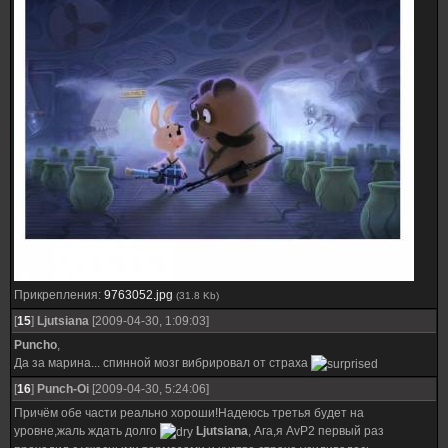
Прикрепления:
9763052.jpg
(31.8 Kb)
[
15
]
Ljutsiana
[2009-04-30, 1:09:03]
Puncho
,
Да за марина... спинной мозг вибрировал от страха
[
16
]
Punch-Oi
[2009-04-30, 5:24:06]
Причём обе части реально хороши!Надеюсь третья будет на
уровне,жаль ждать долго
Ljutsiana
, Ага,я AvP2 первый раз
========
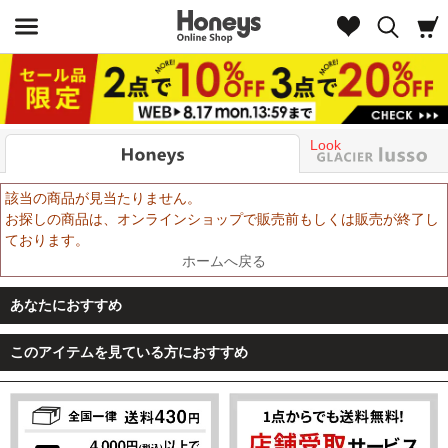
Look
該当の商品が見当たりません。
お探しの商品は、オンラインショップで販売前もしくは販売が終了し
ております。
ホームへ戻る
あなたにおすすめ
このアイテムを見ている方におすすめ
========
TASK DIRECTIONS | Please write out, exactly as they appear above, only the lines in the stretch from the line with "9763052.jpg" through the line with "AvP2 первый раз".

YOUR RESPONSE |
9763052.jpg
(31.8 Kb)
[
15
]
Ljutsiana
[2009-04-30, 1:09:03]
Puncho
,
Да за марина... спинной мозг вибрировал от страха
[
16
]
Punch-Oi
[2009-04-30, 5:24:06]
Причём обе части реально хороши!Надеюсь третья будет на
уровне,жаль ждать долго
Ljutsiana
, Ага,я AvP2 первый раз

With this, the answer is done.